Hire Order, Ltd (d/b/a Afton Arms) has its licensed premises in Virginia. Privott (d/b/a Outer Banks Ammunition) has a store in North Carolina. As a result, Privott cannot sell firearms to a fellow licensed dealer at a Virginia gun show.

The two dealers attempted to challenge the interpretation of the statute, but were shot down due to the six year statute of limitations. The district court ruled that the clock started ticking in 1969, even though the two dealers didn’t start their businesses until 2008. The Fourth Circuit reviewed the lower court’s decision de novo.

Before their appeal was heard by the Fourth Circuit, the two plaintiffs sent a letter to the ATF requesting an amendment to Revenue Ruling 69-59. They were denied.

The review of the district court’s dismissal was upheld. The statute of limitations clock begins to tick at the moment of “final agency action.” This means that once the rule was issued in 1969, facial challenges to its validity must have been made within six years.

On the other hand, in dismissing the facial claim, the court did indicate that an as applied challenge might be possible. In other words, break the law and then challenge it.
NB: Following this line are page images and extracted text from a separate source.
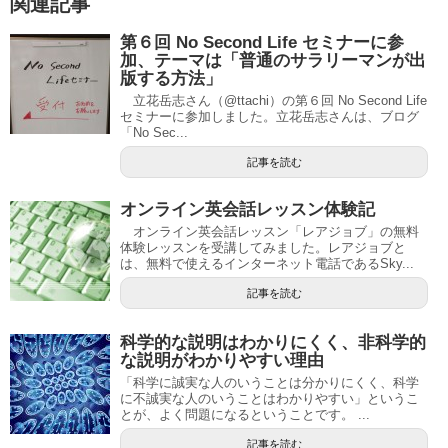
関連記事
第６回 No Second Life セミナーに参
加、テーマは「普通のサラリーマンが出
版する方法」
立花岳志さん（@ttachi）の第６回 No Second Life
セミナーに参加しました。立花岳志さんは、ブログ
「No Sec...
記事を読む
オンライン英会話レッスン体験記
オンライン英会話レッスン「レアジョブ」の無料
体験レッスンを受講してみました。レアジョブと
は、無料で使えるインターネット電話であるSky...
記事を読む
科学的な説明はわかりにくく、非科学的
な説明がわかりやすい理由
「科学に誠実な人のいうことは分かりにくく、科学
に不誠実な人のいうことはわかりやすい」というこ
とが、よく問題になるということです。 ...
記事を読む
As for the dealers’ request to the ATF to amend Revenue Ruling 69-59, its impact on the statute of limitations should not have been brought before the appeals court. Though it certainly might form the basis for an as applied challenge, the question was never brought in front of the district court. The plaintiffs will therefore have to bring a new case if they wish to bring an as applied challenge based on the letter.